Varias veces he manifestado mi reconocimiento a la habilidad más notoria del presidente Martín Vizcarra que contrasta el desempeño mediocre de su gestión gubernamental. Ella es su apego riguroso a los principios de la propaganda de Joseph Goebbels que, estoy seguro, no ha leído, pero los aplica por sagrada recomendación de sus fletadores comunicacionales.

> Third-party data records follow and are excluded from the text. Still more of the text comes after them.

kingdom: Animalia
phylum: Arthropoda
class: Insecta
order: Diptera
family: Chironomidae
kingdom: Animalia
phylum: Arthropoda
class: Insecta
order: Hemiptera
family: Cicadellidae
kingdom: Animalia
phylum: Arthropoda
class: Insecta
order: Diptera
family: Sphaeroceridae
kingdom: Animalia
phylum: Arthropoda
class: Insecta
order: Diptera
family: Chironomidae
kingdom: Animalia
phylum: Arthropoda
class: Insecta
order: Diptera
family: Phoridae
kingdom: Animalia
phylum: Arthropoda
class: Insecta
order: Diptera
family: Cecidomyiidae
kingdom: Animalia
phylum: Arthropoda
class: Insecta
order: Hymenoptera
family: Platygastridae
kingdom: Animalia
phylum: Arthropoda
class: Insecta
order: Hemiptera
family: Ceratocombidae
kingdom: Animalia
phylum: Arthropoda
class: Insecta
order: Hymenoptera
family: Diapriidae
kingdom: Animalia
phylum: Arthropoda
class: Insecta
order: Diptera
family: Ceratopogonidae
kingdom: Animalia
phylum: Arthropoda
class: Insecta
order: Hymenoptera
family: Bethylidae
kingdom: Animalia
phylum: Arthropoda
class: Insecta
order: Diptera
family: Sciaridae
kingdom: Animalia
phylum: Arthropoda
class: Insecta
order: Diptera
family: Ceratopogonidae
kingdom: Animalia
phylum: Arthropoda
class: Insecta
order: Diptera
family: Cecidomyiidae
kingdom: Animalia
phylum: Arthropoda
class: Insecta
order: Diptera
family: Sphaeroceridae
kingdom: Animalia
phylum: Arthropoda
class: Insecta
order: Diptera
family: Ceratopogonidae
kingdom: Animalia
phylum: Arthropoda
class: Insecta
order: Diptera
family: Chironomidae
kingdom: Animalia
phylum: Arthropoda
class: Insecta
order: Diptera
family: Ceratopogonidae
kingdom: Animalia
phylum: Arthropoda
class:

Por ejemplo, el de individualizar al adversario en un enemigo único (para los nazis fueron los judíos. Para Vizcarra, ahora embarrado por el affaire Obrainsa, son los defensores de Odebrecht). O el de Transposición (“Si no puedes negar las malas noticias, inventa otras que las distraigan”). O el de la exageración y desfiguración (convertir cualquier anécdota, por pequeña que sea, en amenaza grave. Así, la torpe llamada del presidente del Congreso a mandos militares para advertir la posible aprobación de la vacancia, se transformó en un intento de golpe de Estado). Podría continuar en cientos de páginas.

Le ha sido fácil al presidente transitar por este cómodo sendero de la manipulación mediática, al contar con operadores fácticos y oficiosos que han tenido un solo dogma: el enemigo de mi enemigo, es mi amigo. Mientras Vizcarra lograra neutralizar a fujimoristas y apristas (que se ganaron a pulso el dardo del recelo ciudadano por su impresionante chatura política en el Congreso 2016-2018) resultó válido para esos operadores pasar por agua tibia su medianía, carácter taimado y hasta los ecos de pasadas tropelías corruptas. Cerrar el Parlamento fue la cuota sublime que pagó el moqueguano para garantizarse un pilar que lo sostenga a falta de un partido propio.

Pero los poderes fácticos son fríos y asintomáticos al amor eterno. Con fastidio y tardía entereza, abandonaron a su suerte a Susana Villarán, Ollanta y Nadine, Pedro Pablo Kuczynski. Hoy lo hacen con Vizcarra quien, confundido y consternado, intenta zafarse de la soga en el cuello mediante luces de bengala cada vez menos intensas.

Esta semana nos regaló dos de esas pirotecnias: la primera, exhibiéndose como “una hincha más”, indignado por el arbitraje trucho del partido de fútbol Perú-Brasil. Y la segunda, manifestando su agrado por la resolución del Jurado Nacional de Elecciones que precisa la imposibilidad de reelección de los parlamentarios en funciones, así como de quienes fueron disueltos el 30 de septiembre del año pasado.

Ni una palabra sobre el desmentido de la Unops a su aseveración respecto a quién tenía la palabra final en los montos de las licitaciones. Silencio absoluto ante las pruebas (no indicios) de su mimetización con Obrainsa. Cero comentarios al aluvión de revelaciones que llegan por el caso Richard Swing.

Ojalá Vizcarra fuera también hincha de la verdad y la transparencia. Ahora solo es una barra brava de maniobras distractivas.